--- Given task ---
Pull out every line of the data below that contains the string "XIVP", matching case exactly.

━━━ Extracted material ━━━

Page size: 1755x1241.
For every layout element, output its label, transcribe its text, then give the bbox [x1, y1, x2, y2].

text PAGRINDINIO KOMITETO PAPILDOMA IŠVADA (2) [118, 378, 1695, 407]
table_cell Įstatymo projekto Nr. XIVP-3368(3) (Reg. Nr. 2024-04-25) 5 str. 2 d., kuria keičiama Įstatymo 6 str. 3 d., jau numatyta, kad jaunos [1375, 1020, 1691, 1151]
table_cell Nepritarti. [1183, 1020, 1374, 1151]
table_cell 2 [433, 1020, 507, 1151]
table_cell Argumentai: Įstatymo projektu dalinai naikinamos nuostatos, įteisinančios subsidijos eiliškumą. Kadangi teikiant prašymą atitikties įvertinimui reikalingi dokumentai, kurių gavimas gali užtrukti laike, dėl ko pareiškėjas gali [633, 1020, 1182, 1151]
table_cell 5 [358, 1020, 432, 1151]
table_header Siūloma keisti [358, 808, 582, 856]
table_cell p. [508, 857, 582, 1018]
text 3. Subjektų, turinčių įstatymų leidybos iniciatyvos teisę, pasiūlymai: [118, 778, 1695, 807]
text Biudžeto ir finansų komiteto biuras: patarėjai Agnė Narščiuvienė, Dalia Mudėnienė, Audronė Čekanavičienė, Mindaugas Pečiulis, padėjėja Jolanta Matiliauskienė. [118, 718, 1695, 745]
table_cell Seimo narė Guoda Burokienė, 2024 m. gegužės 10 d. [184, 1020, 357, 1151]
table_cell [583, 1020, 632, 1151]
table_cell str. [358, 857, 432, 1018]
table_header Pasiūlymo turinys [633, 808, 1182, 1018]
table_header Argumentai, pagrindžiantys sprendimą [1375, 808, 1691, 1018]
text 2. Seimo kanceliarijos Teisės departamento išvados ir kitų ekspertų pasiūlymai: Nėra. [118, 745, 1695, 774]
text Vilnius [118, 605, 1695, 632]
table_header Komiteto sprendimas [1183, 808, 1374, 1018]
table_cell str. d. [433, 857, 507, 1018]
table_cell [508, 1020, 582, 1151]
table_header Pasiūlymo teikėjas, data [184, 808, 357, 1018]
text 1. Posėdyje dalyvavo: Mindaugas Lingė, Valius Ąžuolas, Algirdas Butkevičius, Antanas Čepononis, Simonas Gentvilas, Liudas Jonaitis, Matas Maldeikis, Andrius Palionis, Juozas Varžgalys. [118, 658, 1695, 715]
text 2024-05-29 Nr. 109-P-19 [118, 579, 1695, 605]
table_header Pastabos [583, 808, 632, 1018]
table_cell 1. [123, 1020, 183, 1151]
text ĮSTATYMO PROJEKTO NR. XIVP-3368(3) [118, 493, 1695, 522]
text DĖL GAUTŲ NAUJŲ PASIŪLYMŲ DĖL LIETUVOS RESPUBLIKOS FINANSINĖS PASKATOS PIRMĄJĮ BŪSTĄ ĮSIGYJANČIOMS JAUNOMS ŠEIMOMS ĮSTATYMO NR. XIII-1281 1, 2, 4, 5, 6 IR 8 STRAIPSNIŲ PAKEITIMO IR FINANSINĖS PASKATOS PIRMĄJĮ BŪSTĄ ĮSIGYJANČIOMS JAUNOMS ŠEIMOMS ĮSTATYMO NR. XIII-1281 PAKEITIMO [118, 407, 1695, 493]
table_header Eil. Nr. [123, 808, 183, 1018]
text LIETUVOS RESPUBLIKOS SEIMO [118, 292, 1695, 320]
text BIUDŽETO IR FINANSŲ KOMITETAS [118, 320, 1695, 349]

━━━

--- Task response ---
table_cell Įstatymo projekto Nr. XIVP-3368(3) (Reg. Nr. 2024-04-25) 5 str. 2 d., kuria keičiama Įstatymo 6 str. 3 d., jau numatyta, kad jaunos [1375, 1020, 1691, 1151]
text ĮSTATYMO PROJEKTO NR. XIVP-3368(3) [118, 493, 1695, 522]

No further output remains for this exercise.